Climate campaigners are calling for wealth taxes on the top 1 per cent to limit their pollution and pay for damages.
The richest 1 per cent of people have already blown through their fair share of the global carbon budget for the year just 10 days into January.
That’s according to a new analysis from Oxfam, which takes aim at the “lavish lifestyles” of the super-rich for fuelling the climate crisis.
‘Pollutocrat Day’, as the anti-poverty and inequality organisation has dubbed it, falls in a week marred by terrifying scenes of climate-driven devastation in Los Angeles.
“The future of our planet is hanging by a thread. The margin for action is razor-thin, yet the super-rich continue to squander humanity’s chances with their lavish lifestyles, polluting stock portfolios and pernicious political influence,” says Oxfam International’s Climate Change Policy Lead, Nafkote Dabi.
“This is theft – pure and simple – a tiny few robbing billions of people of their future to feed their insatiable greed.”
Who are the richest 1 per cent?
Oxfam’s analysis first looks at the amount of CO2 that can be added to the atmosphere without breaching 1.5°C of warming – beyond which climate disasters like the fires engulfing LA will proliferate.

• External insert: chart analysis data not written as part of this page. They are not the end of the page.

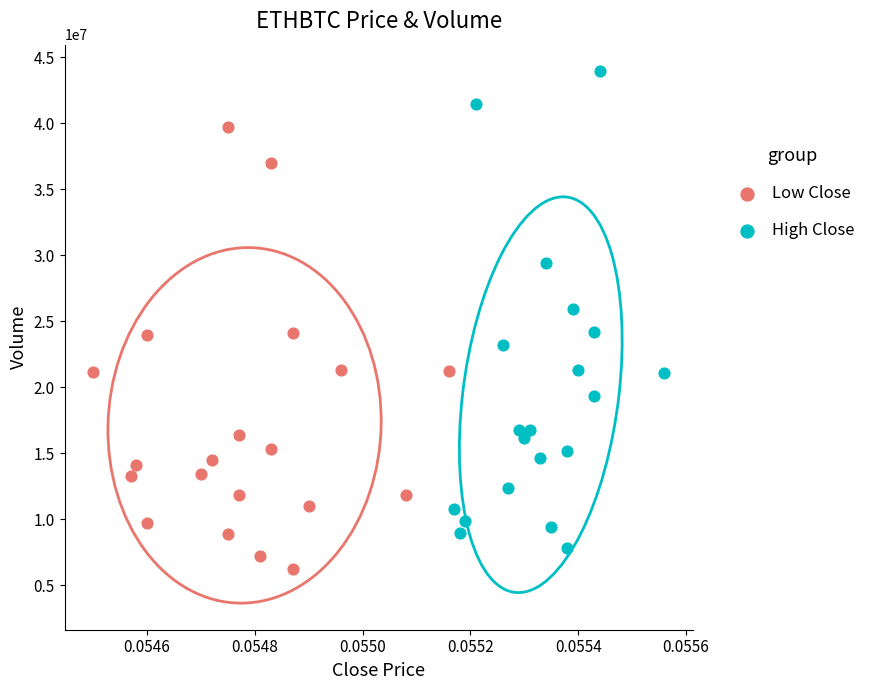

Which series contains the highest Y value?

High Close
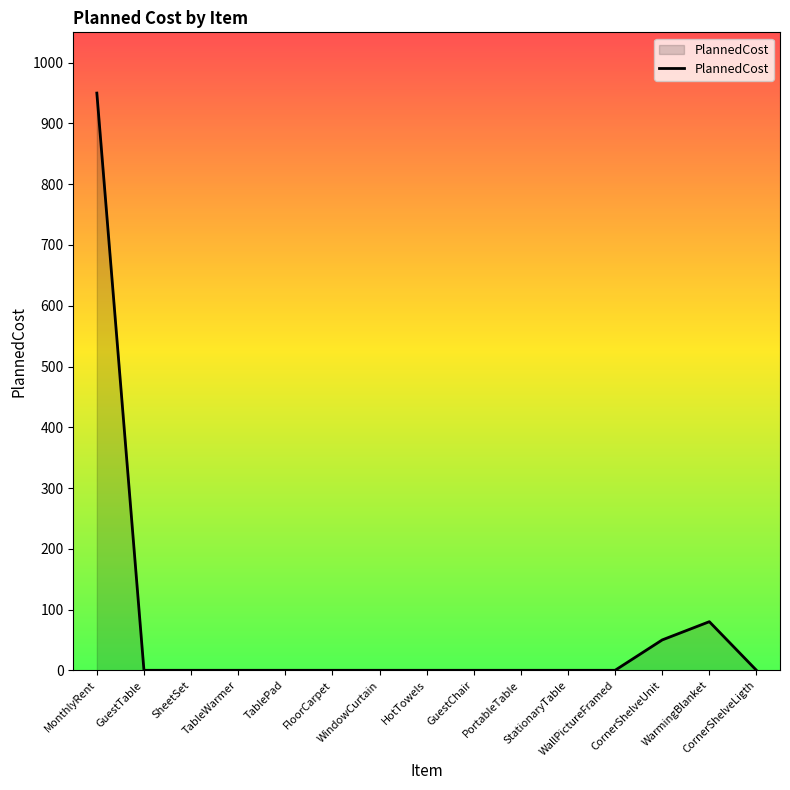

What is the average value?

72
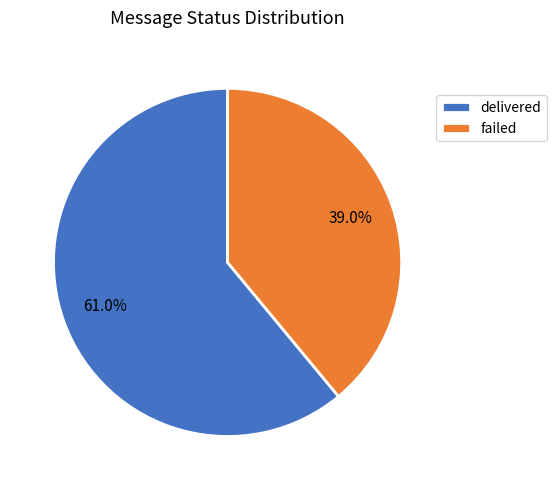

To the nearest percent, what is the combined percentage of delivered and failed?

100%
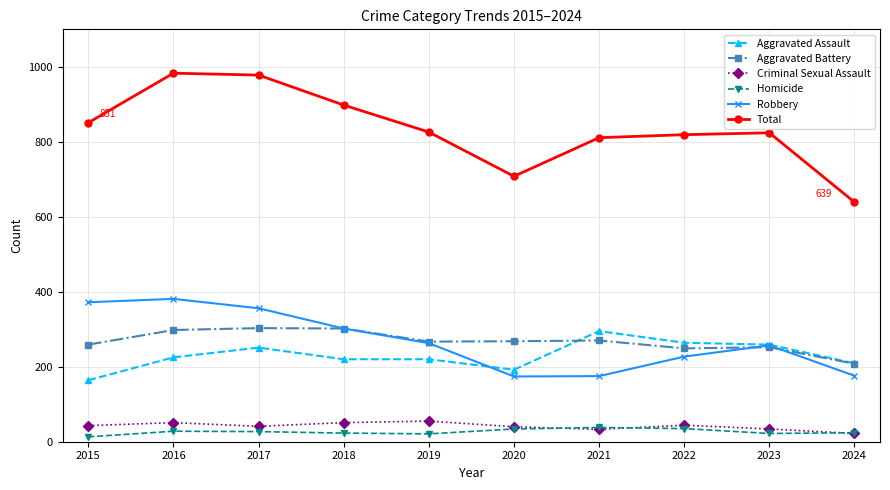

True or false: Total and Aggravated Battery cross at least once.

False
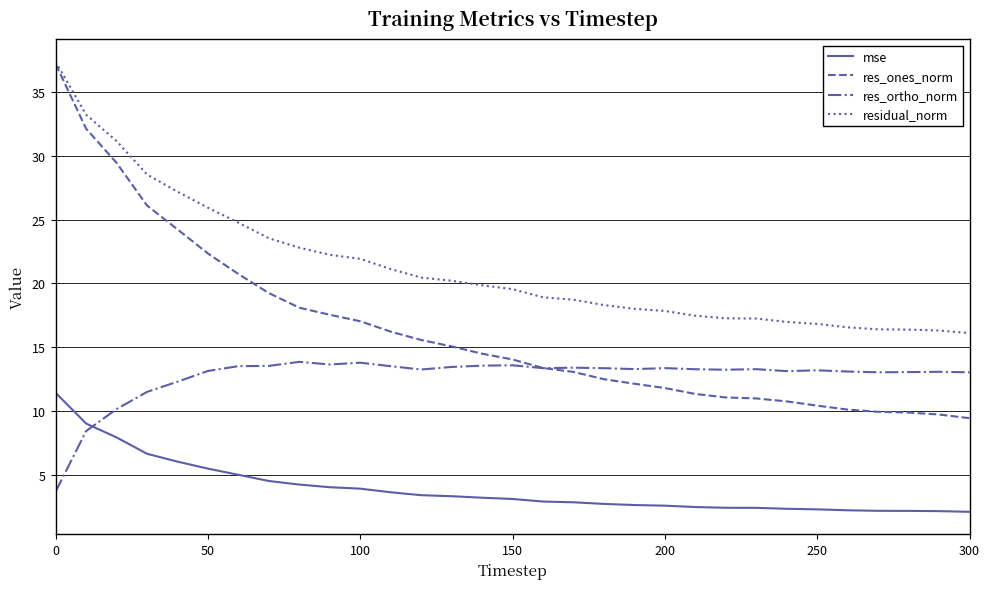

What is the sum of all res_ones_norm values?

506.3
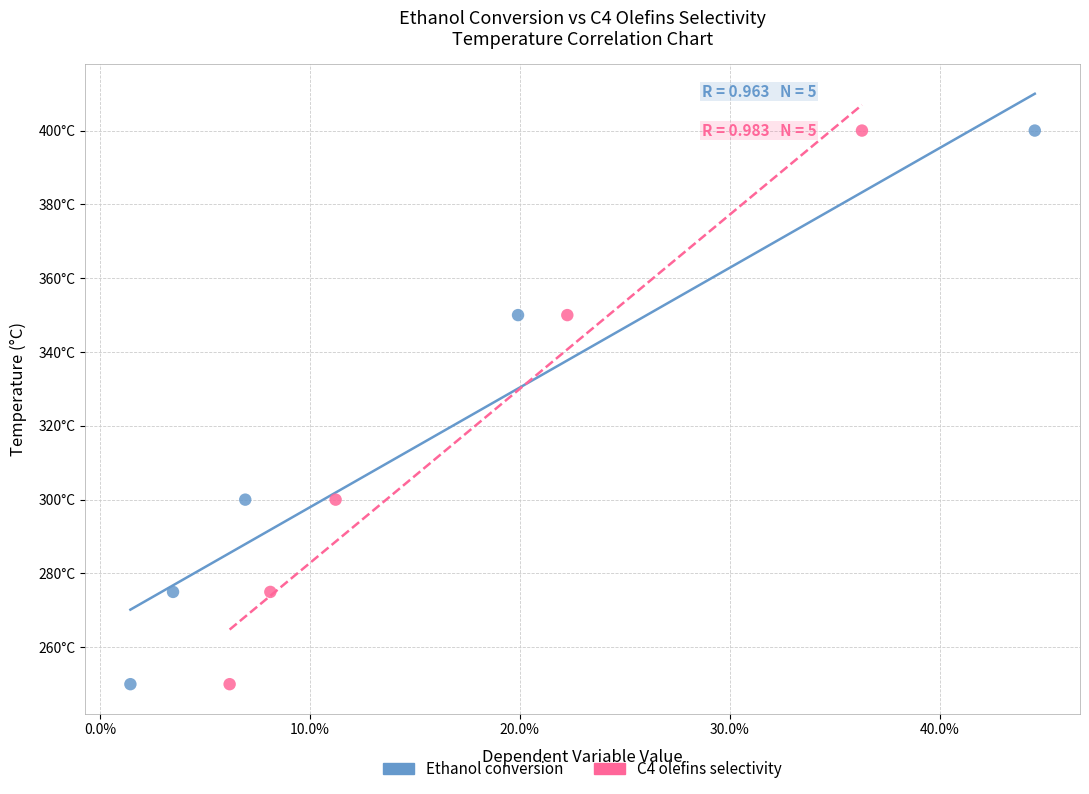

What are all the series names shown in the legend?

Ethanol conversion, C4 olefins selectivity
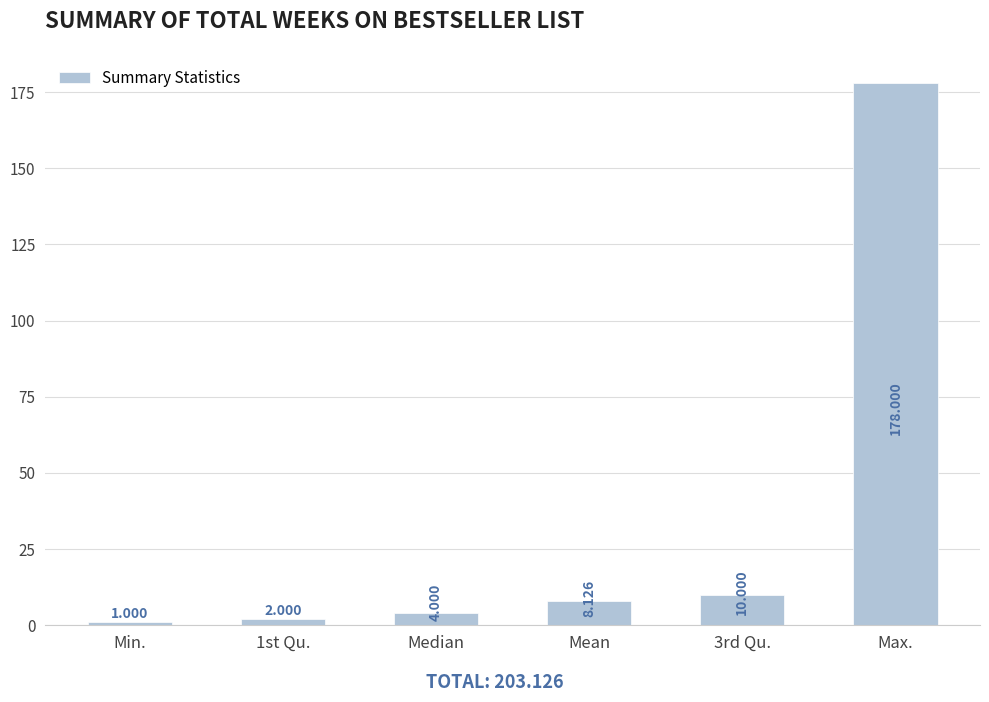

What is the difference between the second highest and second lowest values?

8.0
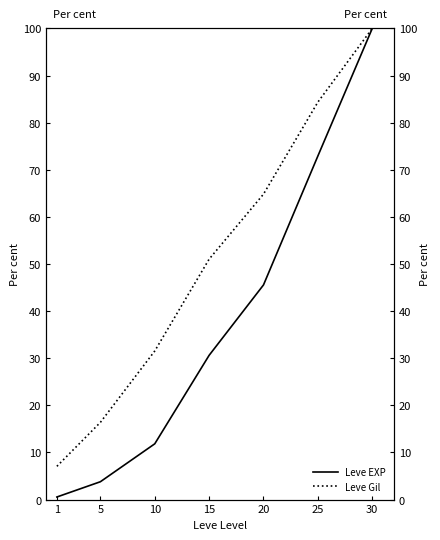

What is the sum of all Leve EXP values?

265.3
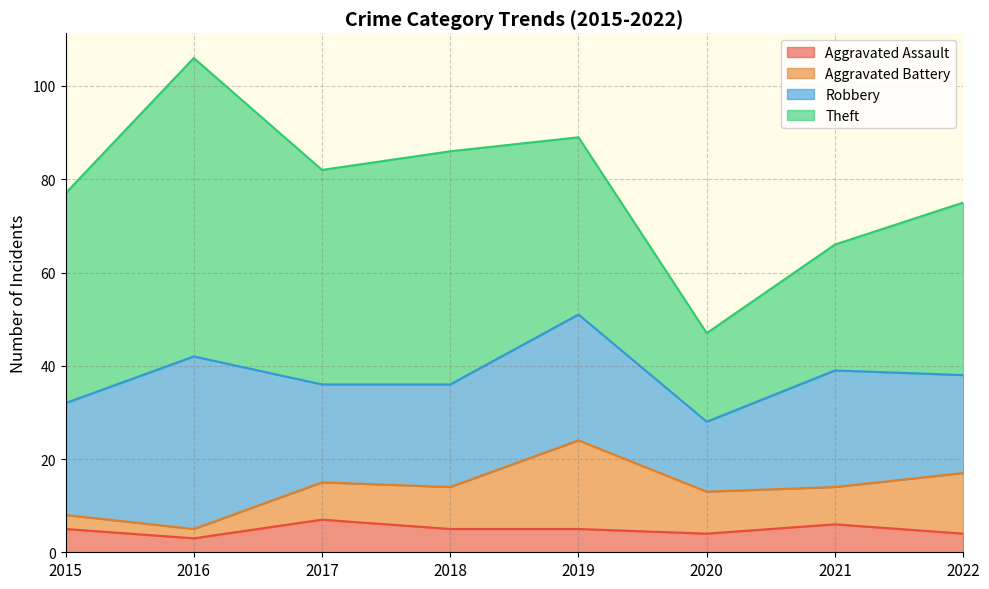

Rank the series at 2016 from lowest to highest value.

Aggravated Battery, Aggravated Assault, Robbery, Theft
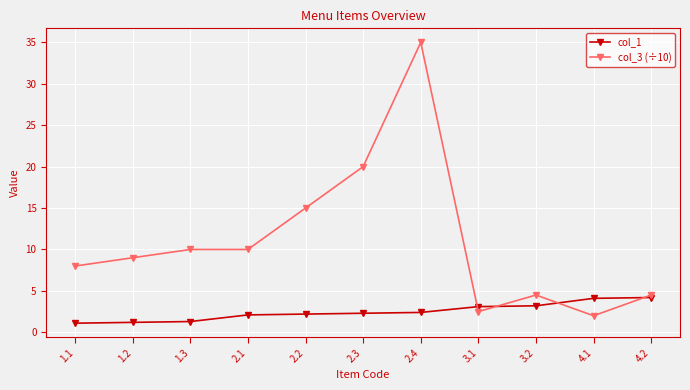

How many times do col_1 and col_3 (÷10) cross each other?

4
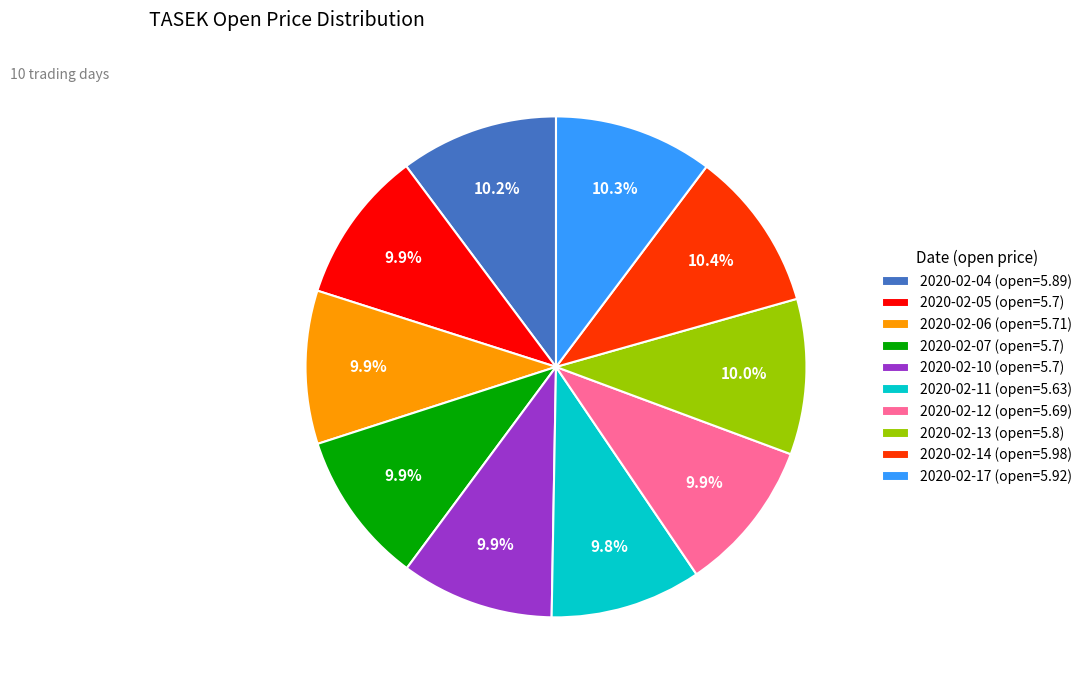

The 2020-02-07 slice represents 10% of the pie. True or false?

True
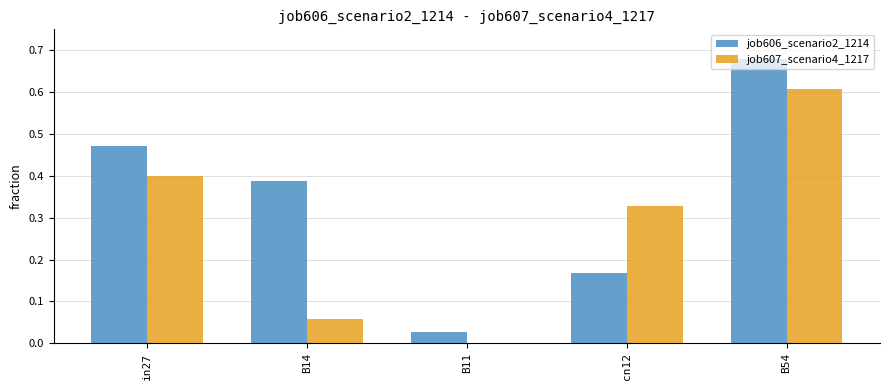

The value of job607_scenario4_1217 at B54 is 0.6. True or false?

True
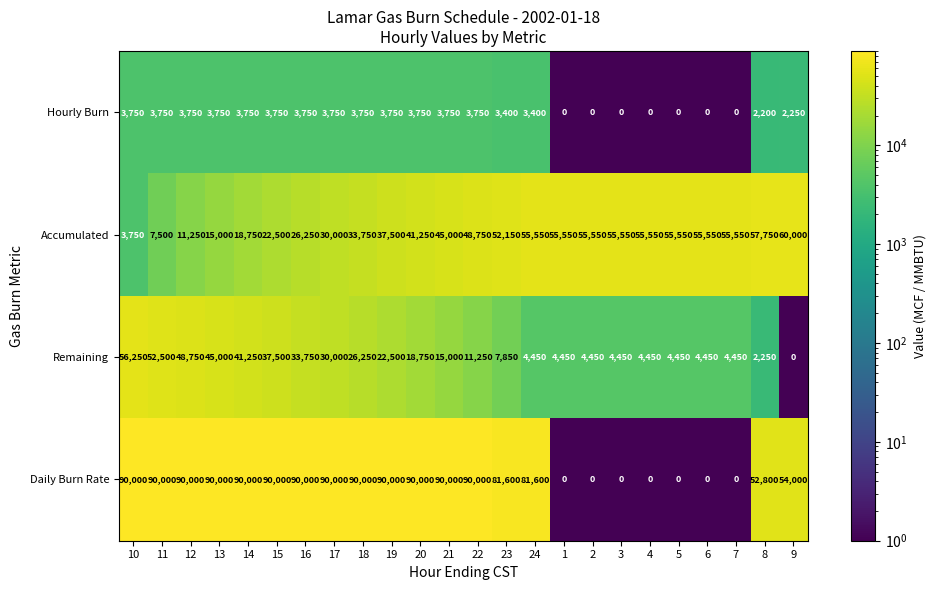

Rank the series by their average value, from highest to lowest.

Daily Burn Rate, Accumulated, Remaining, Hourly Burn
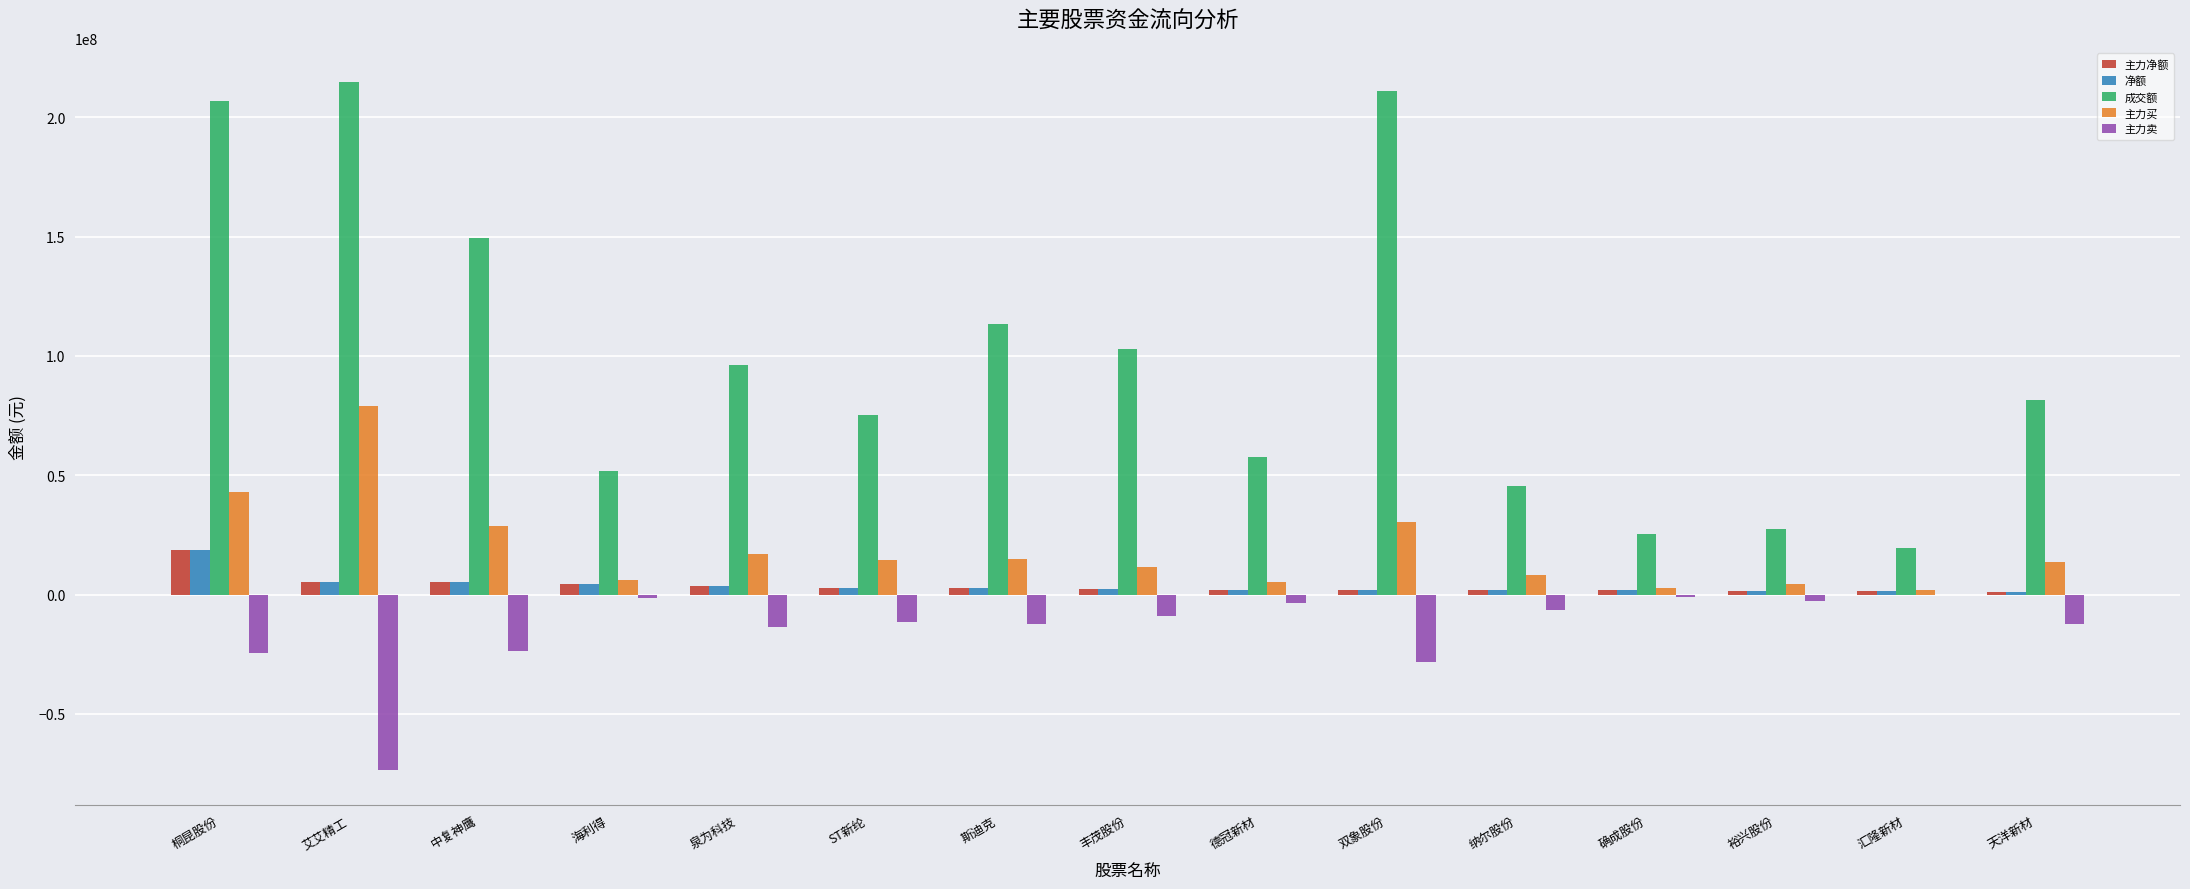

What is the sum of all 成交额 values?

1477963442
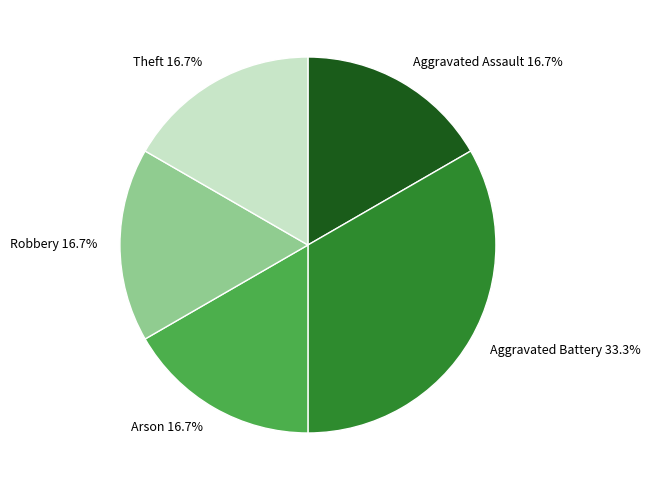

What is the ratio of the value at Arson to the value at Theft?

1.0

With the global population set to reach 8.5 billion in 2030, it calculates that a ‘fair share’ of 1.5°C-compatible CO2 emissions per person is 2.1 tonnes a year.
But the richest 1 per cent of people are tearing through around 76 tonnes of CO2 each year. They comprise 77 million individuals – including billionaires, millionaires, and those earning over $140,000 (€136,000) per year in purchasing power parity (PPP) terms, which aligns different currencies.
Previous Oxfam research found that this wealthy minority were responsible for 15.9 per cent of global CO2 emissions in 2019. The bottom 50 per cent accounted for just 7.7 per cent of all emissions that year.
And while the super-rich have hit their 2025 limit within 10 days, it would take someone from the poorest half of the global population nearly three years to use up their share of the annual global carbon budget.
Super-polluters should foot the climate bill, Oxfam says
To meet the 1.5°C goal, Oxfam found that the richest 1 per cent needs to cut their emissions by 97 per cent by 2030. But they’re unlikely to tighten their carbon spending to that extent willingly.
“Governments need to stop pandering to the richest. Rich polluters must be made to pay for the havoc they’re wreaking on our planet,” says Dabi.
“Tax them, curb their emissions, and ban their excessive indulgences – private jets, superyachts, and the like. Leaders who fail to act are effectively choosing complicity in a crisis that threatens the lives of billions.”
Such calls to action are getting increasingly loud, from various quarters. The G20 group has discussed a minimum global tax of 2 per cent on the world’s roughly 3,000 billionaires. Despite support for Brazil’s proposal from France, Spain and other countries last year, the so-called ‘billionaire tax’ faced pushback at the last meeting in Rio in November.
The COP29 climate conference also heard demands to tax the mega-rich in order to drum up much-needed climate finance. Taxing frequent fliers is another repeated suggestion from climate campaigners.
Such measures would both limit pollution and help source the cash for loss and damage funding.
Oxfam’s report highlights the fittingness of with a series of startling statistics tallying the immense economic damage, extensive crop losses and millions of excess deaths that super-polluters have wrought since 1990.
By 2050, it calculates that the emissions of the richest 1 per cent will cause crop losses that could have provided enough calories to feed at least 10 million people a year in Eastern and Southern Asia.
Oxfam is now urging governments to introduce permanent income and wealth taxes on the top 1 per cent, and ban or punitively tax carbon-intensive luxury consumptions – starting with private jets and superyachts.
It adds that corporations and investors must be regulated to drastically and fairly reduce their emissions.